Top of RECORDED INFORMATION
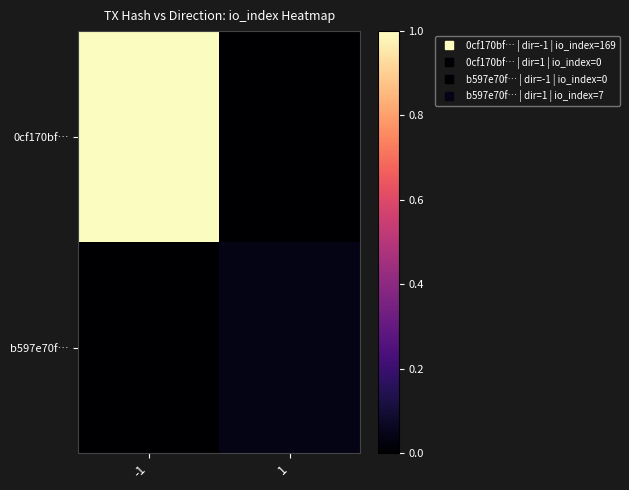

Which has a higher value, -1 or 1?

-1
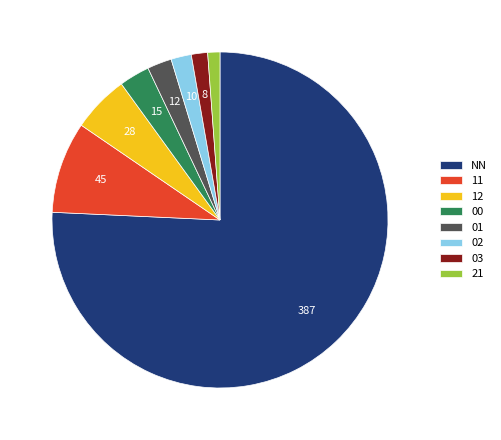

What is the ratio of the value at 02 to the value at 01?

0.8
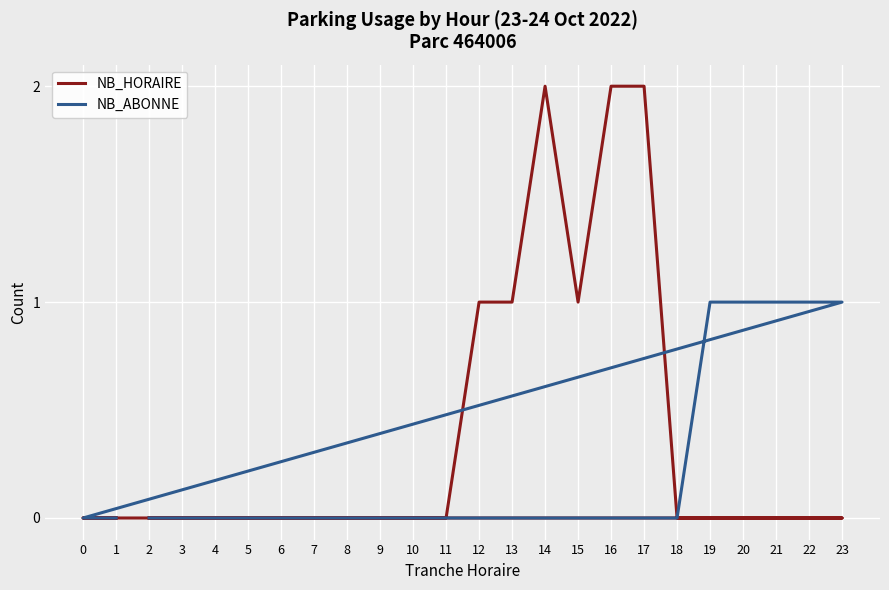

Reading left to right, transcribe all the data shown in this chart.

NB_HORAIRE: 2=0	3=0	4=0	5=0	6=0	7=0	8=0	9=0	10=0	11=0	12=1	13=1	14=2	15=1	16=2	17=2	18=0	19=0	20=0	21=0	22=0	23=0	0=0	1=0
NB_ABONNE: 2=0	3=0	4=0	5=0	6=0	7=0	8=0	9=0	10=0	11=0	12=0	13=0	14=0	15=0	16=0	17=0	18=0	19=1	20=1	21=1	22=1	23=1	0=0	1=0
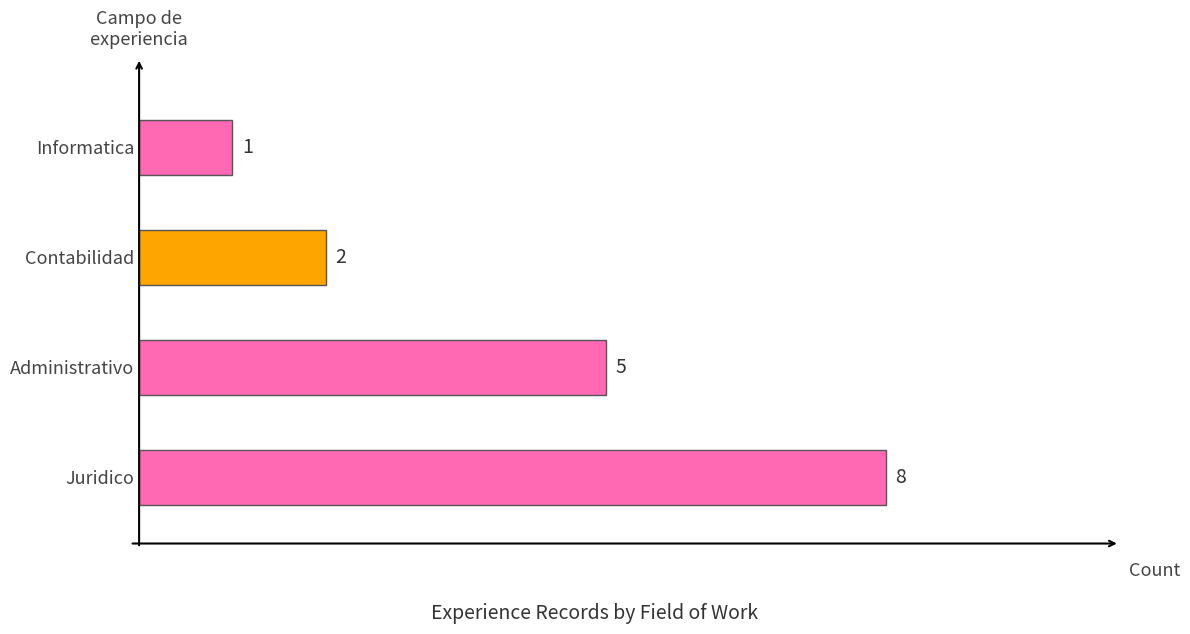

Reading bottom to top, what are all the values shown in this chart?

Juridico=8	Administrativo=5	Contabilidad=2	Informatica=1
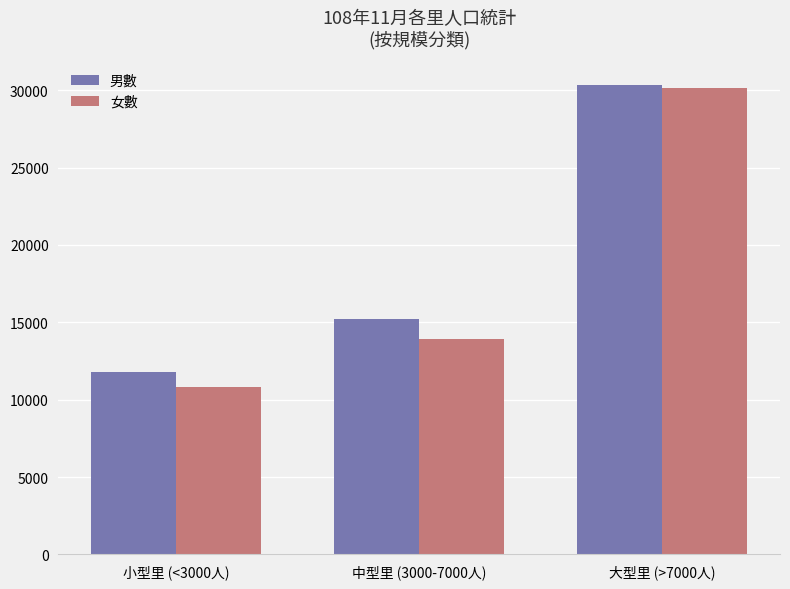

What are all the series names shown in the legend?

男數, 女數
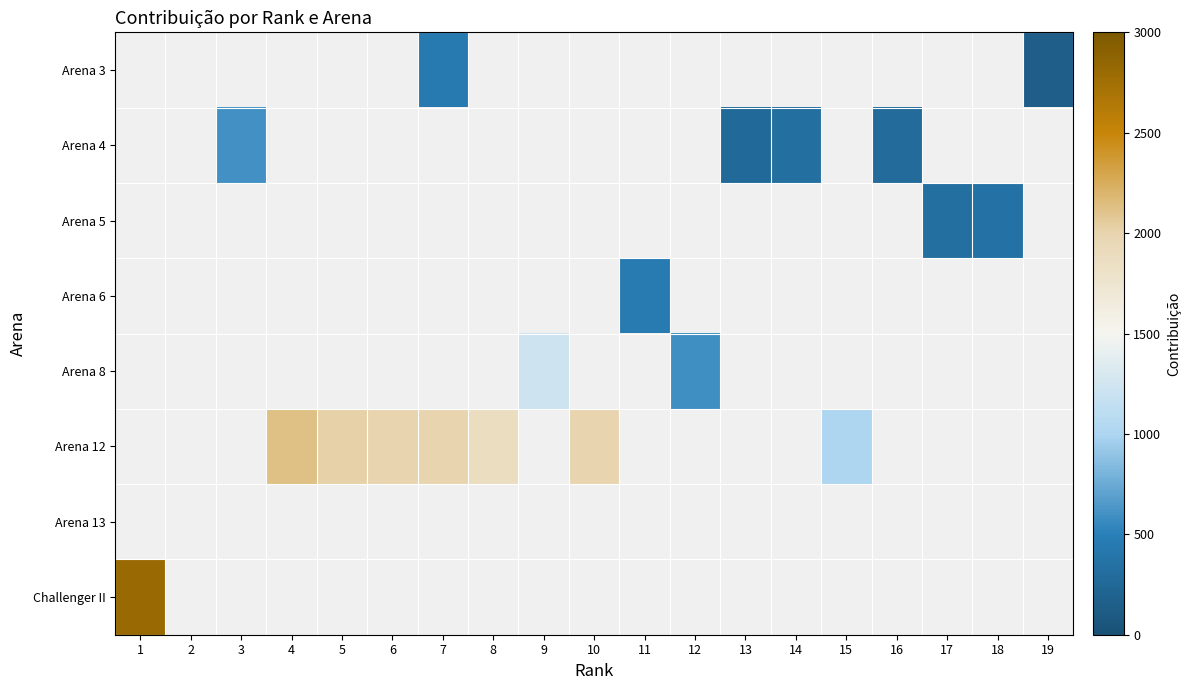

What is the minimum value shown in the chart?

151.0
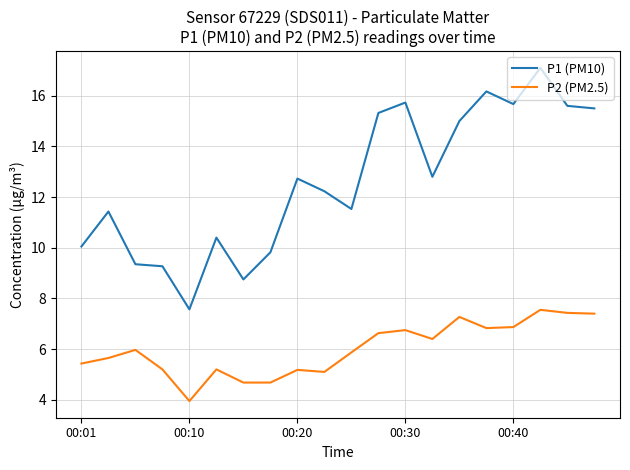

True or false: P2 (PM2.5) and P1 (PM10) intersect in this chart.

False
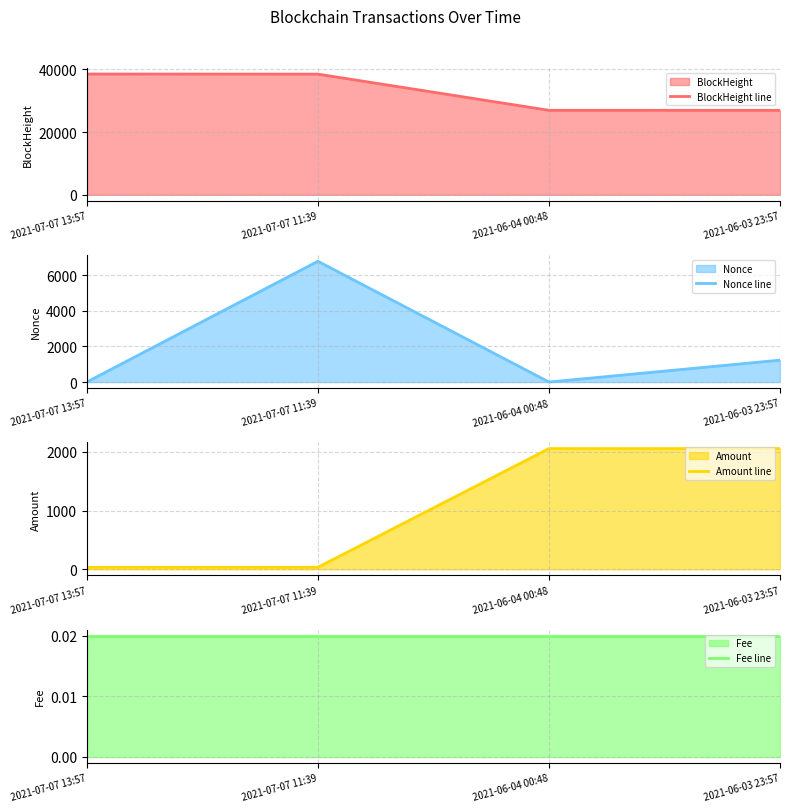

The Nonce line series shows 1.3 at 2021-07-07 13:57. True or false?

False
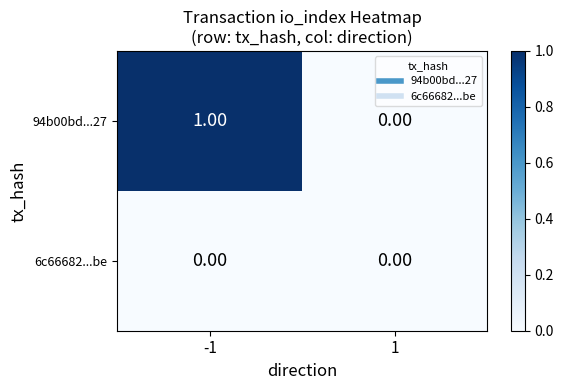

List the series in order of their overall mean, highest first.

94b00bd...27, 6c66682...be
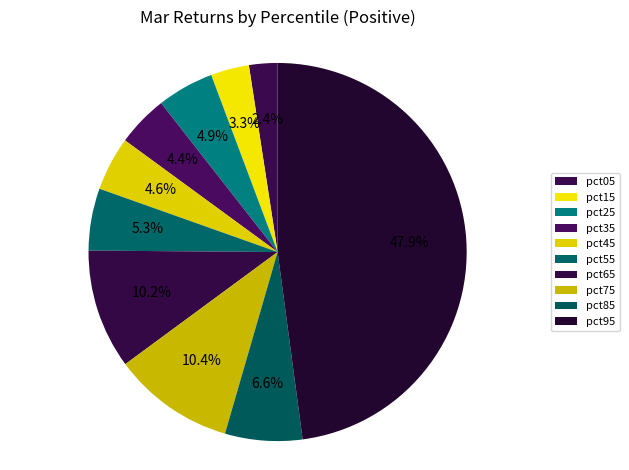

Which category has the smallest portion of the pie?

pct05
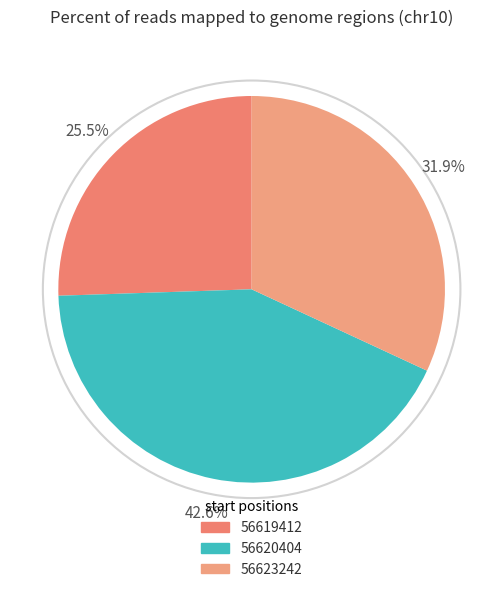

How many slices are in this pie chart?

3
Bottom of RECORDED INFORMATION
## ASSIGNED TASK
Reproduce, word for word, everything in the data from the line containing "What are all the series" down through the last line, including both of those lines. Leave the pictures out of your answer.

## ANSWER SPACE
What are all the series names shown in the legend?

男數, 女數

What is the minimum value shown in the chart?

151.0

True or false: P2 (PM2.5) and P1 (PM10) intersect in this chart.

False

The Nonce line series shows 1.3 at 2021-07-07 13:57. True or false?

False

List the series in order of their overall mean, highest first.

94b00bd...27, 6c66682...be

Which category has the smallest portion of the pie?

pct05

How many slices are in this pie chart?

3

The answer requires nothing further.